Fundraising by China-focused private equity investors has fallen to its lowest level in 13 years, as early-stage backers of the country’s start-up scene grapple with Beijing’s tech crackdown and zero-Covid policies.
Venture capital and private equity funds concentrating on the Greater China region raised just $1.7bn in the first quarter of 2022, according to estimates from industry data provider Preqin, down more than 90 per cent year on year. That marked the smallest haul since the depths of the global financial crisis in 2009.
The steep drop in fundraising by the type of early-stage investors who helped Alibaba and Tencent become global brands underscored growing uncertainty over how to operate in China.

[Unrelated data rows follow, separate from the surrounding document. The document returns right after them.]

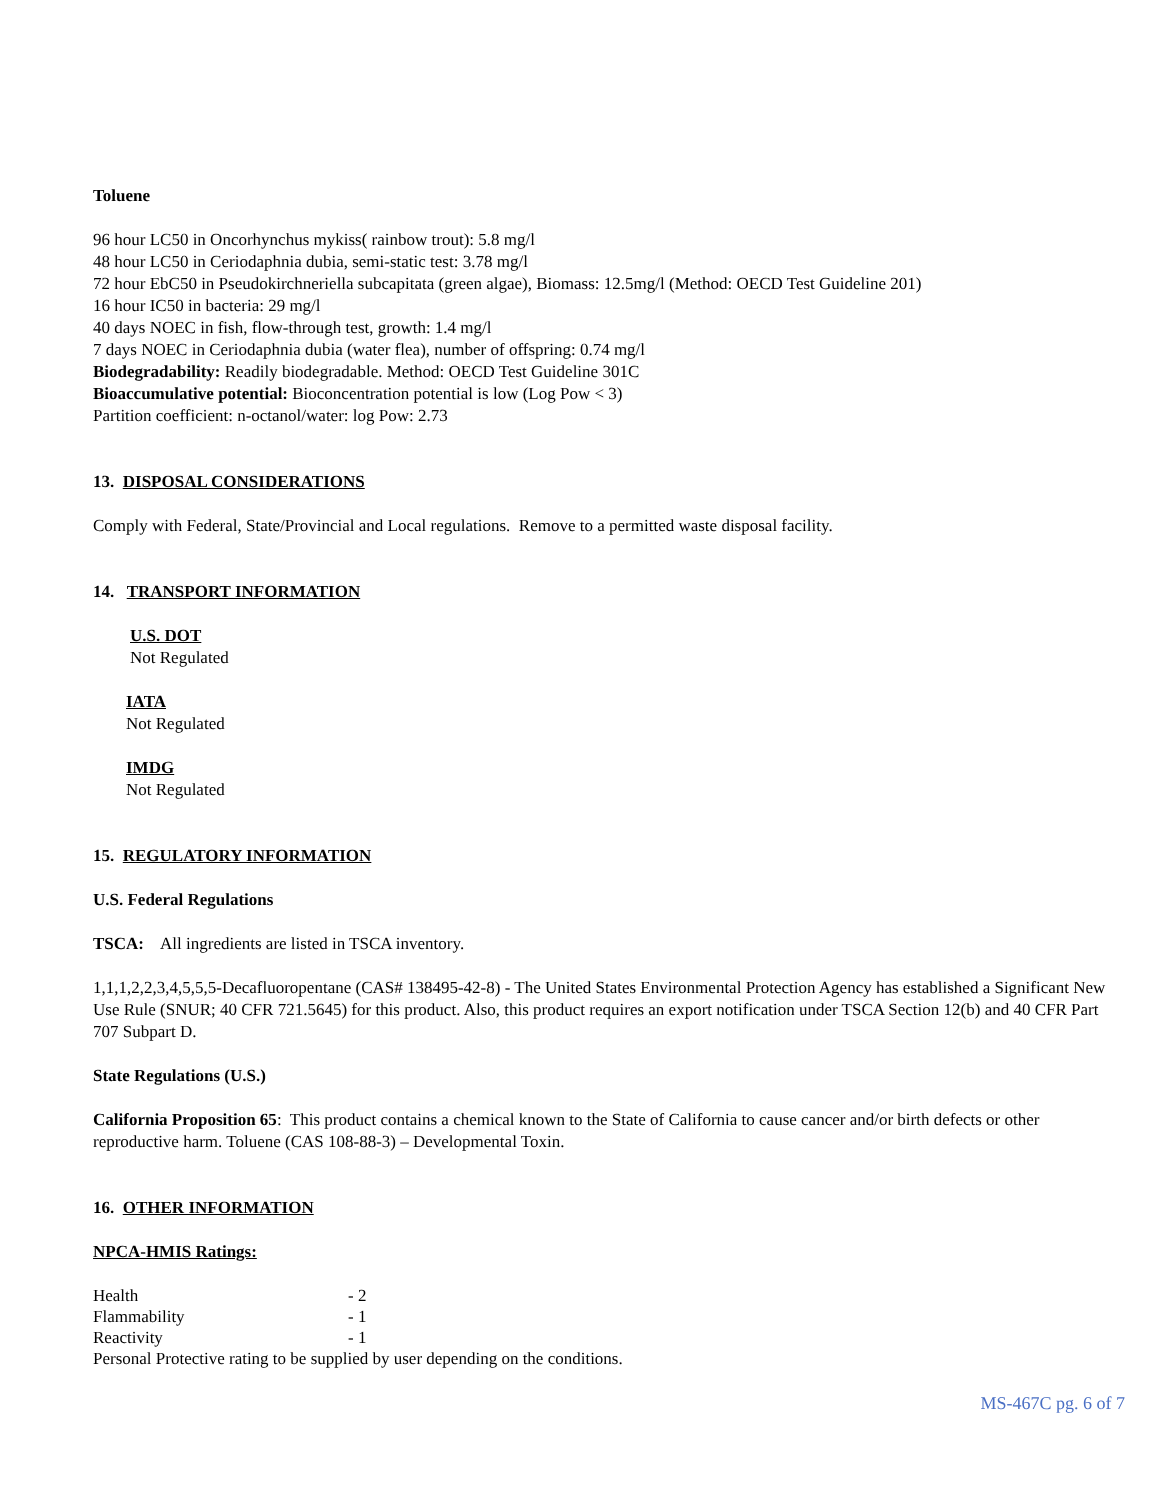Toluene
96 hour LC50 in Oncorhynchus mykiss( rainbow trout): 5.8 mg/l
48 hour LC50 in Ceriodaphnia dubia, semi-static test: 3.78 mg/l
72 hour EbC50 in Pseudokirchneriella subcapitata (green algae), Biomass: 12.5mg/l (Method: OECD Test Guideline 201)
16 hour IC50 in bacteria: 29 mg/l
40 days NOEC in fish, flow-through test, growth: 1.4 mg/l
7 days NOEC in Ceriodaphnia dubia (water flea), number of offspring: 0.74 mg/l
Biodegradability: Readily biodegradable. Method: OECD Test Guideline 301C
Bioaccumulative potential: Bioconcentration potential is low (Log Pow < 3)
Partition coefficient: n-octanol/water: log Pow: 2.73
13. DISPOSAL CONSIDERATIONS
Comply with Federal, State/Provincial and Local regulations. Remove to a permitted waste disposal facility.
14. TRANSPORT INFORMATION
U.S. DOT
Not Regulated
IATA
Not Regulated
IMDG
Not Regulated
15. REGULATORY INFORMATION
U.S. Federal Regulations
TSCA: All ingredients are listed in TSCA inventory.
1,1,1,2,2,3,4,5,5,5-Decafluoropentane (CAS# 138495-42-8) - The United States Environmental Protection Agency has established a Significant New Use Rule (SNUR; 40 CFR 721.5645) for this product. Also, this product requires an export notification under TSCA Section 12(b) and 40 CFR Part 707 Subpart D.
State Regulations (U.S.)
California Proposition 65: This product contains a chemical known to the State of California to cause cancer and/or birth defects or other reproductive harm. Toluene (CAS 108-88-3) – Developmental Toxin.
16. OTHER INFORMATION
NPCA-HMIS Ratings:
| Health | - 2 |
| Flammability | - 1 |
| Reactivity | - 1 |
Personal Protective rating to be supplied by user depending on the conditions.
MS-467C pg. 6 of 7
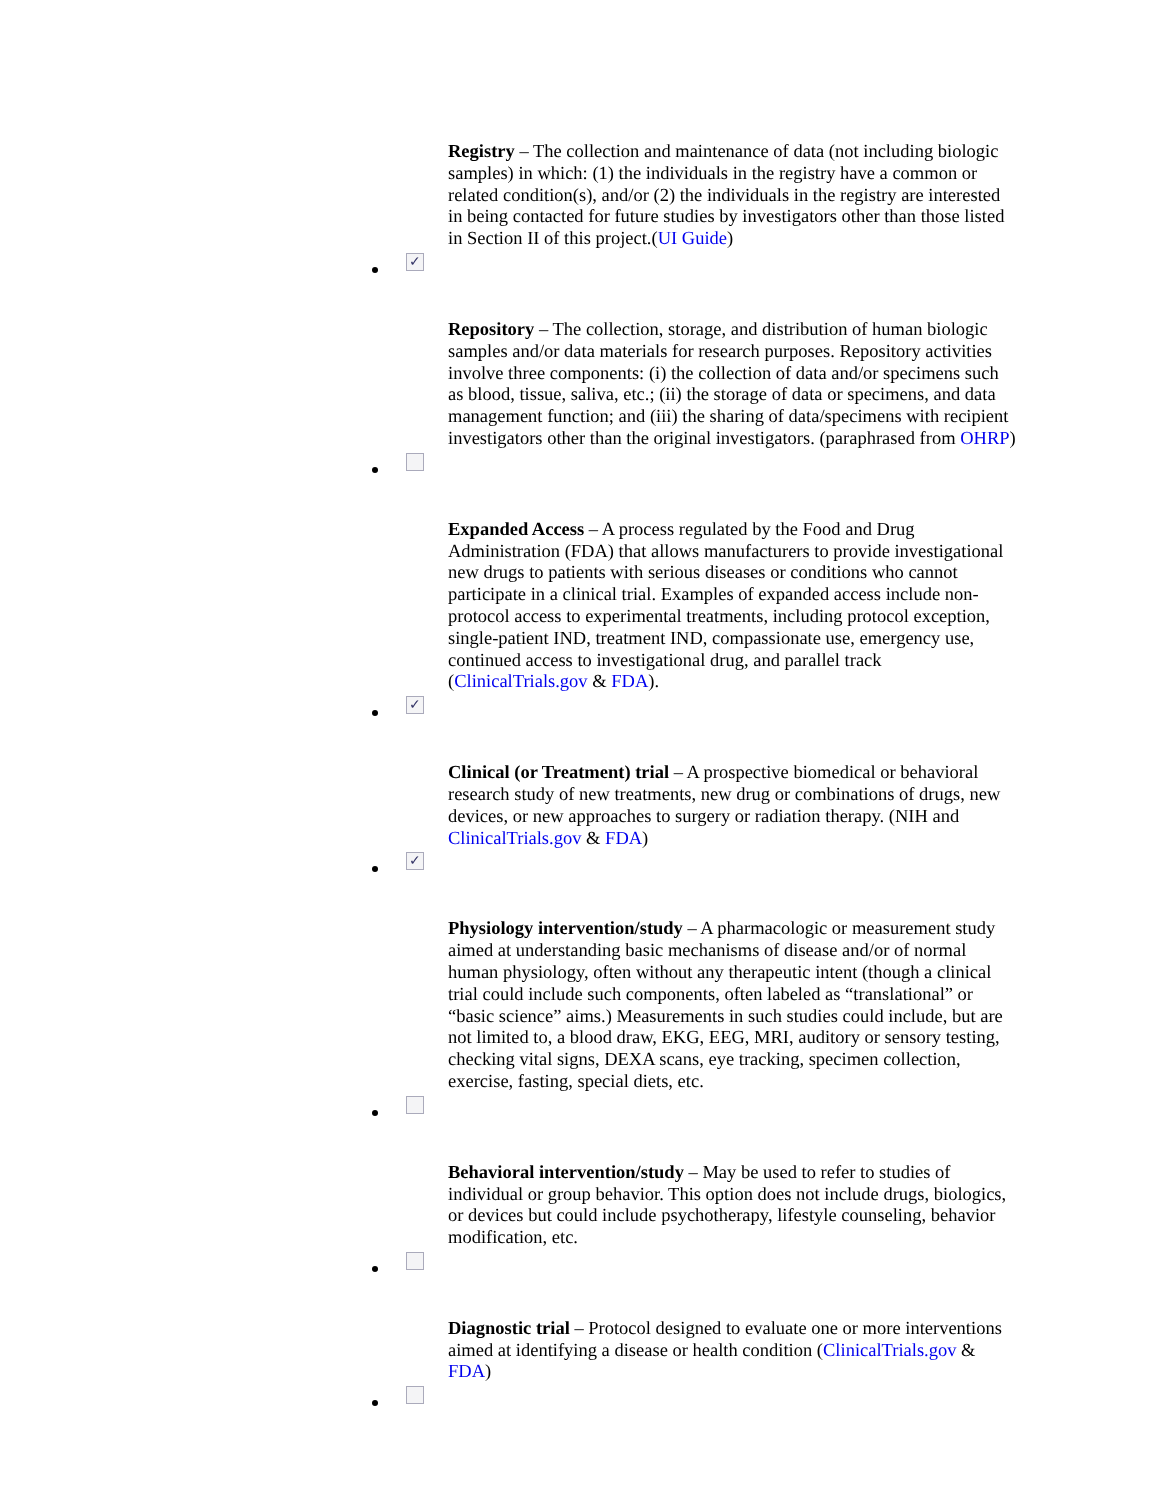Registry – The collection and maintenance of data (not including biologic samples) in which: (1) the individuals in the registry have a common or related condition(s), and/or (2) the individuals in the registry are interested in being contacted for future studies by investigators other than those listed in Section II of this project.(UI Guide)
✓
Repository – The collection, storage, and distribution of human biologic samples and/or data materials for research purposes. Repository activities involve three components: (i) the collection of data and/or specimens such as blood, tissue, saliva, etc.; (ii) the storage of data or specimens, and data management function; and (iii) the sharing of data/specimens with recipient investigators other than the original investigators. (paraphrased from OHRP)
Expanded Access – A process regulated by the Food and Drug Administration (FDA) that allows manufacturers to provide investigational new drugs to patients with serious diseases or conditions who cannot participate in a clinical trial. Examples of expanded access include non-protocol access to experimental treatments, including protocol exception, single-patient IND, treatment IND, compassionate use, emergency use, continued access to investigational drug, and parallel track (ClinicalTrials.gov & FDA).
✓
Clinical (or Treatment) trial – A prospective biomedical or behavioral research study of new treatments, new drug or combinations of drugs, new devices, or new approaches to surgery or radiation therapy. (NIH and ClinicalTrials.gov & FDA)
✓
Physiology intervention/study – A pharmacologic or measurement study aimed at understanding basic mechanisms of disease and/or of normal human physiology, often without any therapeutic intent (though a clinical trial could include such components, often labeled as “translational” or “basic science” aims.) Measurements in such studies could include, but are not limited to, a blood draw, EKG, EEG, MRI, auditory or sensory testing, checking vital signs, DEXA scans, eye tracking, specimen collection, exercise, fasting, special diets, etc.
Behavioral intervention/study – May be used to refer to studies of individual or group behavior. This option does not include drugs, biologics, or devices but could include psychotherapy, lifestyle counseling, behavior modification, etc.
Diagnostic trial – Protocol designed to evaluate one or more interventions aimed at identifying a disease or health condition (ClinicalTrials.gov & FDA)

Since the start of a regulatory clampdown by the country’s government last summer, top officials have discouraged disruptive profit-seeking by fast-growing start-ups and imposed stringent security reviews. These curbs have halted most offshore listings until Chinese regulators release more details on rules for foreign initial public offerings.
Fund managers said the sharp fall in fundraising reflected mounting difficulties faced by private investment groups — particularly foreign firms — as Beijing seeks greater oversight of markets.
“That is a significant change,” said William Bao Bean, a general partner at global venture capital firm SOSV, adding that early-stage foreign investment in China had entered a “time of uncertainty” after a rush of successful fund closures in the first half of 2021.
Investor concerns have been compounded by Chinese leaders’ stringent adherence to a zero-Covid policy, which has resulted in the more than five-week lockdown of Shanghai, the country’s financial capital, and caused severe economic disruption. Weijian Shan, whose private equity group PAG manages more than $50bn, said in a recent recorded video meeting that the actions of China’s leaders “have done real damage to the market and to the economy”.
President Xi Jinping reiterated his opposition to what regulators have branded the “disorderly expansion of capital” at a recent meeting of top Chinese Communist party officials. Xi told members of the politburo gathered in Beijing late last month that capital which only pursues profits without regulation or restraints would bring “immeasurable harm” to China and that rules were needed to guide its “healthy development.”
Regulatory power has been expanded to enable greater scrutiny of foreign investment, with a particular focus on “capital penetration,” or the ultimate source of funding for Chinese companies — particularly those that play a role in Beijing’s drive for technological independence.
“Strategic or sensitive sectors [in China] have not ever welcomed foreign investment,” said Bao Bean, “and that list has expanded.”